We never listened to another audiobook after that one. Ma just went back to reading. She had a nice wheelchair—a gift from some club, I think—and my dad and I used to take her on long walks through the city. And she would read to us as we walked.

My dad was a garbage man once the war memories faded. He worked that job until he died last year. But he didn’t mind the work. He once told me, “Nova, sometimes you just need a task. It’s nice to have a career, but sometimes you just need a task.”

That’s what collecting garbage was for him. Busywork. He’d had enough excitement, I guess. And I have to agree. I love what I do. I love that I made it. I even have fond memories of doing all the work it took to get here. But from the moment I decided I wanted to do science I have been driven towards this goal.

I gave up everything to be this woman I am now.

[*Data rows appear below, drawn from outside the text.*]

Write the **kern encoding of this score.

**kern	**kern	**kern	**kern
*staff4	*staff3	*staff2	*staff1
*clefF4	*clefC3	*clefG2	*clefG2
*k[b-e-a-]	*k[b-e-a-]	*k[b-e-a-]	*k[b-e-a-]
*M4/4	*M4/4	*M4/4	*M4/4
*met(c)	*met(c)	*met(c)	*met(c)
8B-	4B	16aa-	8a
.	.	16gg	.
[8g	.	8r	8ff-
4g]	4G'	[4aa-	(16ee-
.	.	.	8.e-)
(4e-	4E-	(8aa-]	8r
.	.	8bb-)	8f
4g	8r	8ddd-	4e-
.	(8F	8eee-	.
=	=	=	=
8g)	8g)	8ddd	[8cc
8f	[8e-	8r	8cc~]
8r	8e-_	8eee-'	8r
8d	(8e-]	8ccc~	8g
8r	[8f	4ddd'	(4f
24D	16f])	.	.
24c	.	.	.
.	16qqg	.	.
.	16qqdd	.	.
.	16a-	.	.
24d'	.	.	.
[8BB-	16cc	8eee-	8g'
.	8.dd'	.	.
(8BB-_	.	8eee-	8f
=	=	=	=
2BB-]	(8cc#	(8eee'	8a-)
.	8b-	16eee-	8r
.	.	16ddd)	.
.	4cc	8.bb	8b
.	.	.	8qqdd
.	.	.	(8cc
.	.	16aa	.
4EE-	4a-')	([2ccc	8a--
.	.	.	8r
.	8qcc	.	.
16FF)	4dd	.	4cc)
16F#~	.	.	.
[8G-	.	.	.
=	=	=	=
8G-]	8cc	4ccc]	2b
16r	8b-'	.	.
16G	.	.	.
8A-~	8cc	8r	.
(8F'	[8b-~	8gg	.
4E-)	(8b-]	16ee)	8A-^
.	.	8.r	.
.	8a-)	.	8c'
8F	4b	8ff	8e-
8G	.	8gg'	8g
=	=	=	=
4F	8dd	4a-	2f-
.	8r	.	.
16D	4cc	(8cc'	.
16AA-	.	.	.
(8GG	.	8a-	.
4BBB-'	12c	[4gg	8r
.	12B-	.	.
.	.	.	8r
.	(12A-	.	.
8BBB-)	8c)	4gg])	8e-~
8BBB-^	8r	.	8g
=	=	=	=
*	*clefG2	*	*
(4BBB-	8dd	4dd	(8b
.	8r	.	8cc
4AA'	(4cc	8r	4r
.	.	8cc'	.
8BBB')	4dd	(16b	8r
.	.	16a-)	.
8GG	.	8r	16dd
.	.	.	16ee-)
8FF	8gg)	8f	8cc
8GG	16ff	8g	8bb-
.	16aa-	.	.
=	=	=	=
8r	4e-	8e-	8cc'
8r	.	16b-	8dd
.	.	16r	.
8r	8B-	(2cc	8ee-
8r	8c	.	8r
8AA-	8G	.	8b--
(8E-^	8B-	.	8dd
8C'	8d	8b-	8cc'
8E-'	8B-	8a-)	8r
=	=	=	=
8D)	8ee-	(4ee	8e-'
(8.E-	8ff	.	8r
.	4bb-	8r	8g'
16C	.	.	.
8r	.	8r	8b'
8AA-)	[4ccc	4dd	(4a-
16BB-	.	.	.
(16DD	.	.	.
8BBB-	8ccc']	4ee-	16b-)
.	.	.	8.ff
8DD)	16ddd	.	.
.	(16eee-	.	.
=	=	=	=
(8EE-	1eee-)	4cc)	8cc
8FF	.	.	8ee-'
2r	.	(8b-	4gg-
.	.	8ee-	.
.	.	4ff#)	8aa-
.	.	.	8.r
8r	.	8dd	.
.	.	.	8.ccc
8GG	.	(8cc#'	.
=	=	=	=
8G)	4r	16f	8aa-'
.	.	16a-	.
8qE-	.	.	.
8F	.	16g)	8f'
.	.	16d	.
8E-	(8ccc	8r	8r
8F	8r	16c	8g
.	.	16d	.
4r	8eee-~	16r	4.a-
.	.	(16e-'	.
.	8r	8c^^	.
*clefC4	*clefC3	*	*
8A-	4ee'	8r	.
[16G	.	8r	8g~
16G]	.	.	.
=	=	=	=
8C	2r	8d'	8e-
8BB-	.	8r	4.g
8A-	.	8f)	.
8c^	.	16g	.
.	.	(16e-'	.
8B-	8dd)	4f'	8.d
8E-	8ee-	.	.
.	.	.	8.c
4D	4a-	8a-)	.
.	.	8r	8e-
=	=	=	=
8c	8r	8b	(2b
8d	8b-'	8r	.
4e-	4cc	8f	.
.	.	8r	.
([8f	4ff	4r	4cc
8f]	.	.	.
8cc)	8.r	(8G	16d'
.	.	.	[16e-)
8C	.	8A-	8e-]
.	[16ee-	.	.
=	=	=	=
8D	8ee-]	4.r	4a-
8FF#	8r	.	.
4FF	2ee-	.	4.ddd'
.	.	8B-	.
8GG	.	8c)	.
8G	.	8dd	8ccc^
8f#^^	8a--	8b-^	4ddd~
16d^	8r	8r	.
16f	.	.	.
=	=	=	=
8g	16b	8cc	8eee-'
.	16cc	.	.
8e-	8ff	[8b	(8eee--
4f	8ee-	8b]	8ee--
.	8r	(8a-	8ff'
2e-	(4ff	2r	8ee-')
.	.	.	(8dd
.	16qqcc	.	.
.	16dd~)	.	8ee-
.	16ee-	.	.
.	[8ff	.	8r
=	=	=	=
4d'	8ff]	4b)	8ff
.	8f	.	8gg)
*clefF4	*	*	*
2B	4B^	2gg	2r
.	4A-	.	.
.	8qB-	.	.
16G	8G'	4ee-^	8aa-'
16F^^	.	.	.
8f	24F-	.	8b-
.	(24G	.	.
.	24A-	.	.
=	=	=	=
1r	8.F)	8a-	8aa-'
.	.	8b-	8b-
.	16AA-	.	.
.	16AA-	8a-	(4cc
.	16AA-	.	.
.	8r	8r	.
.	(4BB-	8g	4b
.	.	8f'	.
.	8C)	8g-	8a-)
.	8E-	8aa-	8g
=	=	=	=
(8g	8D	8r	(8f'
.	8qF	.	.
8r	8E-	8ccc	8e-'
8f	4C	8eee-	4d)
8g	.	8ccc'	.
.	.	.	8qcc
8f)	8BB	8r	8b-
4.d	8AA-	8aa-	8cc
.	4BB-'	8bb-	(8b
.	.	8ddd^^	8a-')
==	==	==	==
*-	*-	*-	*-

I went to college out of state, I did work-study, I lived in the library and the labs, I did summer internships, I volunteered for every single research trial my professors were doing in their own private labs. I gave up my weekends, and my social life, and all my other expectations.

So there are times, when I take a breath, that I look back and wonder… what would life be like if I didn’t have this kind of stress? What would life be like if I didn’t need a 4.0 on my transcripts? If I didn’t need results from my experiments? If I didn’t need to publish my data?

What would my life be like if I was simply doing a task?

And here’s where I land… my life would be my childhood.

My parents, feeling satisfied—or maybe blessed is the better word—about life and their place in it. A small space to call my own. A sense of safety and gratitude.

It’s not a bad way to spend your time.